TO-DO ITEM. Reproduce the text of every item below line for line, leaving each word and character unchanged.

Text data extracted from pages
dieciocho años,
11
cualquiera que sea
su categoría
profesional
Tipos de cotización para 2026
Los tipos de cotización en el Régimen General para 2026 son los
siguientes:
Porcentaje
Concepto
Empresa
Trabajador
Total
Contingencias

EXERCISE ANSWER.
dieciocho años,
11
cualquiera que sea
su categoría
profesional
Tipos de cotización para 2026
Los tipos de cotización en el Régimen General para 2026 son los
siguientes:
Porcentaje
Concepto
Empresa
Trabajador
Total
Contingencias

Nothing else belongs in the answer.